Southern Cross enjoys strong year

Peer-to-peer lender Southern Cross has seen its loan book grow by nearly 25% so far this year, as alternative lenders continue to take a bigger slice of the New Zealand market.

Tuesday, September 11th 2018, 10:38AM

The company’s total value of loans under arrangement  grew 24.8% in the year to date, as growth in investor funds rose 19.9%.

The volumes indicate more Kiwis are willing to invest in P2P lending, and more customers are turning to the product, despite their typically higher interest rates.

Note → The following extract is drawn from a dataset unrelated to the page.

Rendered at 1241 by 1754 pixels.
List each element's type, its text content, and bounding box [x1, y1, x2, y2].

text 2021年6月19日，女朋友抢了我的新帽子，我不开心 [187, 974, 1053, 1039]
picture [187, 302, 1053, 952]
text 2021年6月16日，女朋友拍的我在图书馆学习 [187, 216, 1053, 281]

Jackson predicts non-bank lenders will finance building growth in Auckland as banks tighten up. He said: “The banks run auto decisioning for their property lending, so if you don't tick all the boxes you don’t even get off the starting block. The non-bank lenders like ourselves are still ‘human’ centric in our decision making.”

He believes non-bank lenders can help address Auckland's housing shortage: “It’s more important now that we get the investment because without an adequate money supply, growth and development slows down. In a city that needs 13,000 houses a year to keep up – but only 7,000 are being built annually – lack of funding will only make the housing crisis worse.”

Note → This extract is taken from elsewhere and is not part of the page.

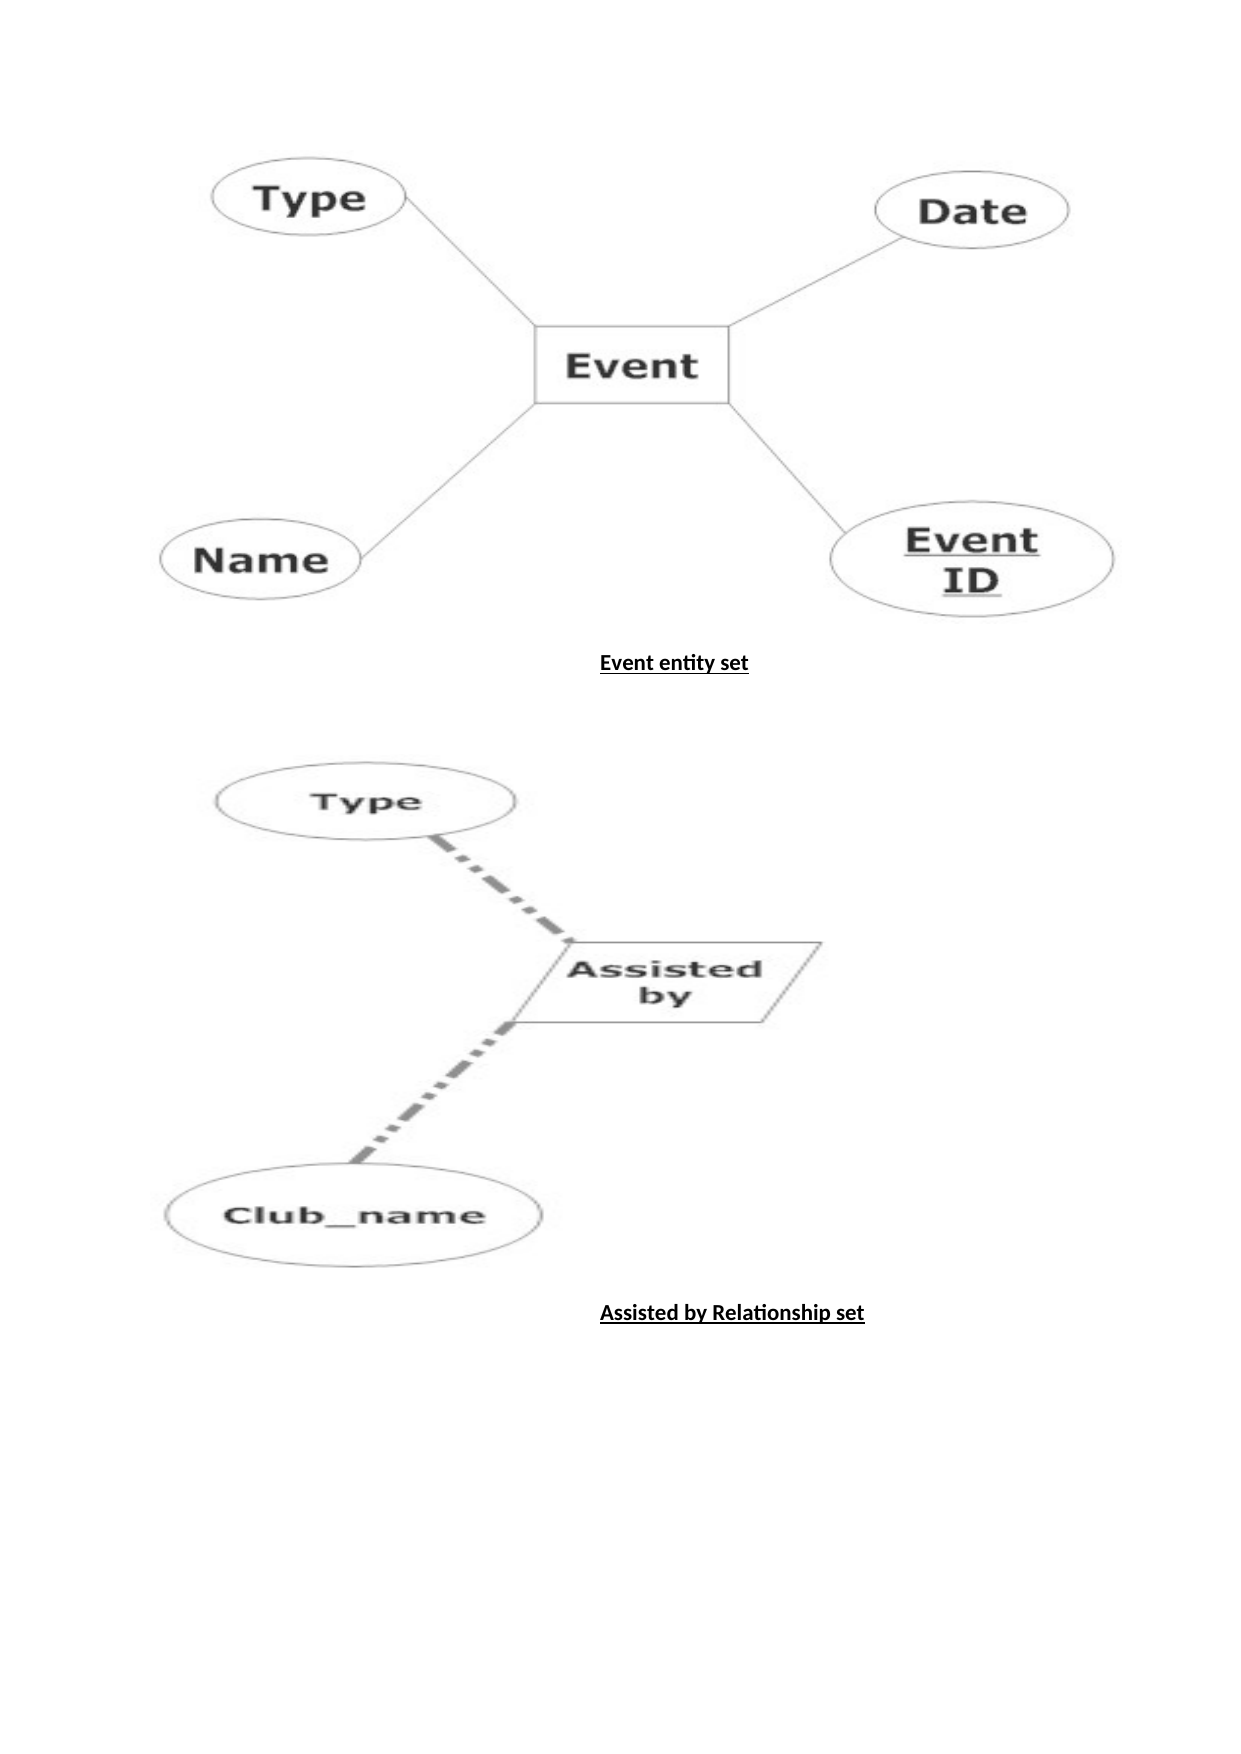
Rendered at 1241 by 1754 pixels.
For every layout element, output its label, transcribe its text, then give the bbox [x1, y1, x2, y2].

The P2P specialist’s growth comes as non-bank lenders including Bluestone, and RESIMAC note an uptick in business, as customers are turned away by New Zealand’s bigger lenders. Scrutiny from the Australian Royal Commission and the Responsible Lending Code have “entrenched the banks’ reluctance” to lend, Jackson said.

Southern Cross became one of the country’s first residential P2P lenders in December 2016. Prior to the P2P launch the company was a contributory mortgage broker.